そういうわけで、普通の人なら見慣れているようなものも新鮮に見えるのだ。
「だからって、何で休みのたびに見に来るんだよおまえは」
呆れたように言いながら手品道具を片付けているのは姿見くん。
相変わらず休日のたびにストリートマジックをしているようなので、こうして見学に来ている。
「だって毎回微妙に内容が違うから見てて飽きないし。あのコップの外にあったコインを中に移動させるやつ凄かったね。コインが手の間を飛んだのは見えたんだけど、あそこからどうやって一瞬で中に入れるの?」
「企業秘密だ。というか見えてんのかよアレが」
どうやらタネは教えてくれないらしい。いやタネと言えるようなものではないのかもしれないけれど。

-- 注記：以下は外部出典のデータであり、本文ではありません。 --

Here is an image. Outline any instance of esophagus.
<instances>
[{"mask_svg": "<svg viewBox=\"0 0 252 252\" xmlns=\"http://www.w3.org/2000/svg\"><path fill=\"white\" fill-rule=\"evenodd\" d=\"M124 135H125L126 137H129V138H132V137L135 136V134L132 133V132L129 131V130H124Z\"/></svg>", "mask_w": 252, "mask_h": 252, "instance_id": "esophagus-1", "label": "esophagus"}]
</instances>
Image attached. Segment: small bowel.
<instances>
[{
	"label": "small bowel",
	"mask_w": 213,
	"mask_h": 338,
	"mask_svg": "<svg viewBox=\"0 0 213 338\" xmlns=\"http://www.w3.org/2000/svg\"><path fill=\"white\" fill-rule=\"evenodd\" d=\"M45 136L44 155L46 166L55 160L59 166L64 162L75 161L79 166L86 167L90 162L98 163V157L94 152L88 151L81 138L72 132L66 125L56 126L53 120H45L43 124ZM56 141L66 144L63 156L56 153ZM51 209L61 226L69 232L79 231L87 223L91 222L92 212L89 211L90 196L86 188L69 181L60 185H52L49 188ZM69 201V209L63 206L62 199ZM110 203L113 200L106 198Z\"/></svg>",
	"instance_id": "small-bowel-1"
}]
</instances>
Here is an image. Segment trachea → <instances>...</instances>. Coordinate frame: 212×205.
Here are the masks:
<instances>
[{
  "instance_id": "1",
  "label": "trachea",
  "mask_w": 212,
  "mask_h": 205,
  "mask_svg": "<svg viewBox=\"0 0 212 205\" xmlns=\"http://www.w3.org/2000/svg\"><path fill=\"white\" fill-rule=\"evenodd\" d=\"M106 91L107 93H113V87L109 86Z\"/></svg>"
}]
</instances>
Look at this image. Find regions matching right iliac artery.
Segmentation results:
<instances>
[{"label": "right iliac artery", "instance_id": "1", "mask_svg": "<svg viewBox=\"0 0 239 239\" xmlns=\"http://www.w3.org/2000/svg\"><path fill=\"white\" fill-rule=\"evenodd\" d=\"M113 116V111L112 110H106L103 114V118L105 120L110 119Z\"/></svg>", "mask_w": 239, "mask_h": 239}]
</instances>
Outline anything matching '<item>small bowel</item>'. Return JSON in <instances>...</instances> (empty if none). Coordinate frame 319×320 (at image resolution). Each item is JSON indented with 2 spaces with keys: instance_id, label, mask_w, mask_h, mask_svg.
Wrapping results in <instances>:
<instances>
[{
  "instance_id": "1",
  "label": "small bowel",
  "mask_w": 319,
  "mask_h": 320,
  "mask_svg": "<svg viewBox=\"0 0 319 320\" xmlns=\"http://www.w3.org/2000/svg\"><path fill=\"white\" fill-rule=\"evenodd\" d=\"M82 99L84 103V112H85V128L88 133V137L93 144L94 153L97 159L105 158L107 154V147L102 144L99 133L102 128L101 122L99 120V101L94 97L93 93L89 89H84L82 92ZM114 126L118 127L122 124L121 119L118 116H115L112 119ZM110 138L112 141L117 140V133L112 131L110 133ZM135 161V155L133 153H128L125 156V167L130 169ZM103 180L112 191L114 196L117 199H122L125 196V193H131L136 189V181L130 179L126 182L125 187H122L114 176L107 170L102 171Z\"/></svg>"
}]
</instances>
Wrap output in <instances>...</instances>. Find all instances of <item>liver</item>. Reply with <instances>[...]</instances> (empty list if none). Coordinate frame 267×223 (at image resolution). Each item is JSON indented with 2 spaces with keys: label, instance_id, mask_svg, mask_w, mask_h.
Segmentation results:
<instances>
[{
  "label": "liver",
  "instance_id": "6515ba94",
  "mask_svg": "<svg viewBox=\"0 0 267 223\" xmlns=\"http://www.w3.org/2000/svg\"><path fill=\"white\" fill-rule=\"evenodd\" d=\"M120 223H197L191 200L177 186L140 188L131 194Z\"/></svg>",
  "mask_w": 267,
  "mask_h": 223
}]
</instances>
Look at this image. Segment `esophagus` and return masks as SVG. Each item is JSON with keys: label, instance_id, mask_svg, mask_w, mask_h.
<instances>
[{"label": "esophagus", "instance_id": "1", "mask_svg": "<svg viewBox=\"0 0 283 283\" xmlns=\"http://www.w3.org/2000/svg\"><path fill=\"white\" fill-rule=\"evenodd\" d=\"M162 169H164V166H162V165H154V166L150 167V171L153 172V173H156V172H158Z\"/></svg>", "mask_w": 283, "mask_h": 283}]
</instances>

姿見くんの手品を見ていると「タネも仕掛けもありません」というのはある意味本当なんだなと感心する。
そこにあるのは人を騙す技術だ。見ていてそのやり方を見抜けても、とても真似できそうにない。
「そう思うんなら金置いてけ」
「はいどうぞ」
姿見くんがおひねり箱を差し出してきたので、用意しておいた五百円玉を入れる。
というか中に結構お札も入ってるんだけど、一日でどんだけ稼いでるんだろう。
「しかしおまえも物好きだな。街ぶらつくなら結木か仲辻でも誘えよ」
「アッハッハ。あの二人ならデートしてるよ」
「誰と……ってそういうことか」
それなりに仲良くなった結木さんと仲辻さんだけれど、あの二人にとって一番なのはお互いであり僕はただのおともだちだ。
今日は月ちゃん忙しいから青葉くん誘おうか。そんな感じ。
あまりに仲がいいので結木さんに「付き合ってるの?」と冗談で聞いたら「は?」とゴミを見る目で言われた。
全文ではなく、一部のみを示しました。